Usually in this blog I’m writing about various fun topics around PostgreSQL – like perhaps new cool features, some tricky configuration parameters, performance of particular features or on some “life hacks” to ease the life of DBA-s or developers. This post will be quite different though – inspired by an article I stumbled upon recently, I thought I’d also try my hand at writing about some less flattering sides of PostgreSQL 🙂 And yes there are some for sure – as with any major piece of software.
In the referenced article though, quite some points are debatable from a technology viewpoint, but in general I enjoyed the idea of exploring also the dark side of the moon once in a while. Especially in our relational database domain, where problems tend to be quite complex – as there’s a bunch of legacy code out there (PostgreSQL is around 25 years old already!) and there are the official SQL standards to be adhered to and there are a gazillion different database / OS / hardware combinations out there in the wild. So yeah, one definitely shouldn’t get blinded and praise any product X univocally…especially given that the software world has gotten so complex and is moving so fast nowadays, that my guess is that nobody actually has the time to try out and learn all those competing technologies on a sufficiently good level. Well maybe only in academia, where one is not expected to directly start generating $$, the faster the better.

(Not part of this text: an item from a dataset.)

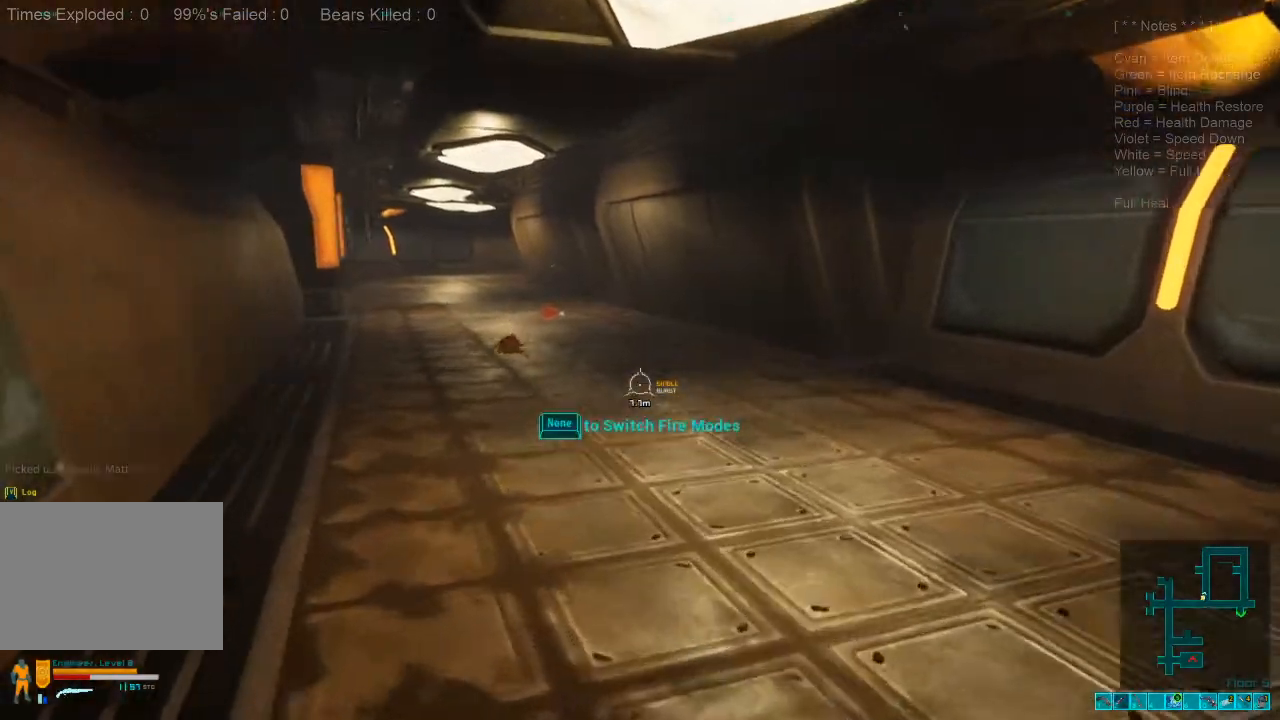
{"keys": [], "mouse": [], "events": [[67, "w", "up"], [233, "r", "down"], [300, "r", "up"], [367, "w", "down"], [500, "w", "up"]]}
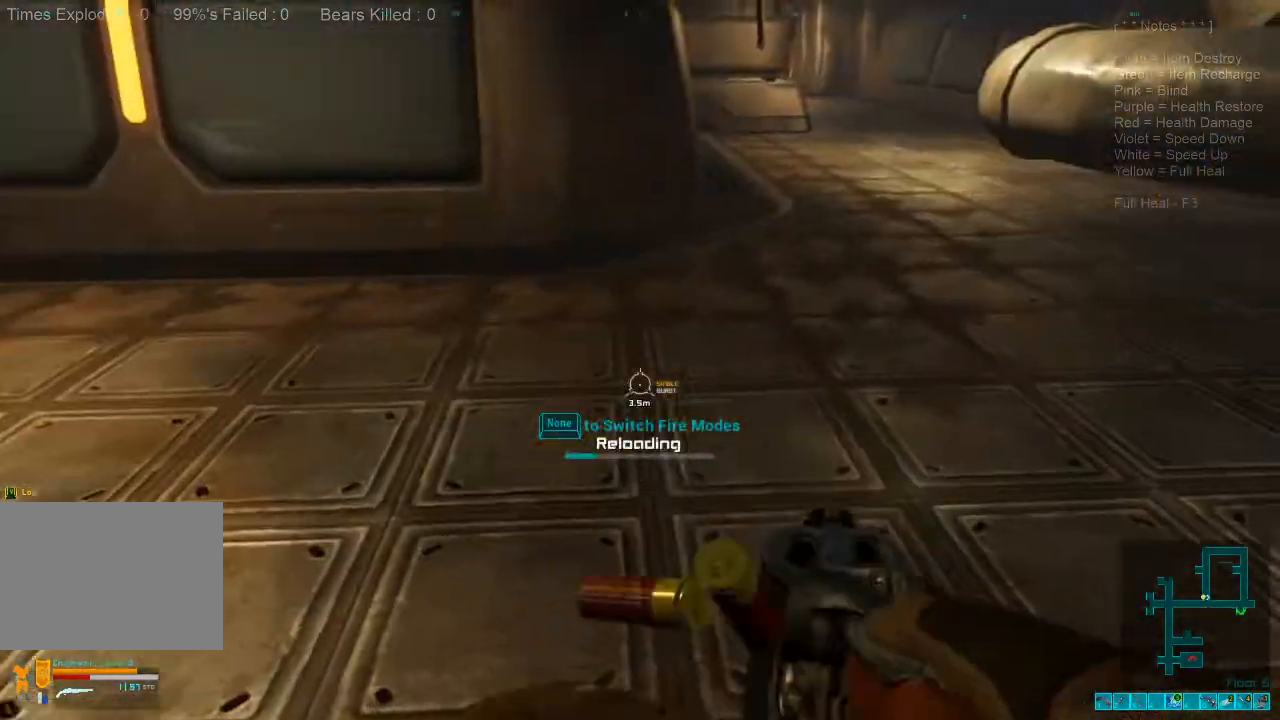
{"keys": ["d", "shift"], "mouse": [], "events": [[33, "d", "down"], [167, "s", "down"], [400, "s", "up"], [400, "shift", "down"]]}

To love or hate, that is the question
About the title – although it was kind of tempting to also use the word “hate” (more clicks probably), I found it too harsh in the end. In general – PostgreSQL is a truly well written and maintained software project, with a healthy Open Source community around it and it is also my default database recommendation for most applications. Its price – performance ratio is just yet to be beaten in the RDBMS sphere I believe. And there are far more benefits than shortcomings I can think of – with the most important ones, for me being the lightweightedness and simplicity for DBA operations (building a replication server is a one-liner!). From the development side it is maybe the fact that Postgres is at the very top when it comes to implementing the ISO SQL standard, so that once PostgreSQL really becomes a bottleneck for you. You could migrate to something else with a reasonable amount of work. In this area of course a lot of commercial competitors have no real interest in such qualities also – would you want to make migrating away from your product easy, if it’s generating you tens of thousands of dollars per instance per year?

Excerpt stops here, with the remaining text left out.